John Piper: 'The Bible Encourages Us To Speak In Tongues'

Of all the spiritual gifts, tongues is perhaps the most controversial. Many simply believe that a modern day gifting of tongues has more to do with spiritual hype, and getting whipped up in a charismatic service. But others believe that the gift of tongues is a wonderful thing, and is fully applicable to today's Christian. John Piper gives us his thoughts. 

"I don't see any mandate that we not pursue it, but I see in fact encouragements that we do," Piper writes. "I see two kinds of expressions of it. One where it is an actual language. My sense is from reading 1 Corinthians 12 that that's not what was going on there. But it was more of an ecstatic utterance that didn't have any ordinary human meaning, but tongues of men and of angels. It's a kind of utterance where your heart is full to the point of overflowing with the Holy Spirit."

Piper asserts that the words spoken in the spirit can be valuable to you, and, if there is someone to interpret them, they can be valuable to others. But Piper also believes that tongues is best suited to "smaller groupings" in the Church, so that people who are functioning in this gift can get alongside those with the gift of interpretation. 

"I think the typical use of them to just speak them out in public as a kind of corporate ecstasy, I don't find warrant for that in the New Testament. In fact, I think Paul is trying to discourage that because he says people will come in and think 'you're crazy,' says Piper. "But if everybody's prophesying, if they are speaking the word of God, if they are one by one speaking out of what God has shown them in the world and in their experience, then the person might fall down and say 'God is in this place.'" 

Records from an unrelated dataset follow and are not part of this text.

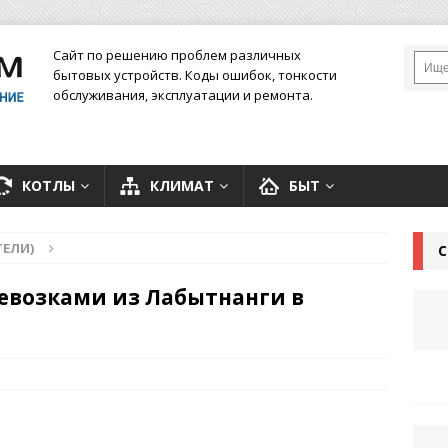
Сайт по решению проблем различных
бытовых устройств. Коды ошибок, тонкости
обслуживания, эксплуатации и ремонта.
КОТЛЫ
КЛИМАТ
БЫТ
ЕЛИ)
С
ревозками из Лабытнанги в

Piper says he has never authentically spoken in tongues but continues to ask for this gift. He says recently he just paused in his living room and asked God "Lord, I'm still eager to speak in tongues. Would you give me that gift?" "Now at that point you can try and say banana backwards if you want to," Piper says. Though God has not bestowed this gift upon Piper, he insists that God reminds him of the gifts he has given him; teaching, preaching and shepherding those who speak in tongues.

"I don't think tongues is a primary or prominent gift," Piper concludes. "It tends to become that because it's so strange, and so rare and so unusual. I don't feel guilt for not having it I feel like I'm submitting to my Father in heaven."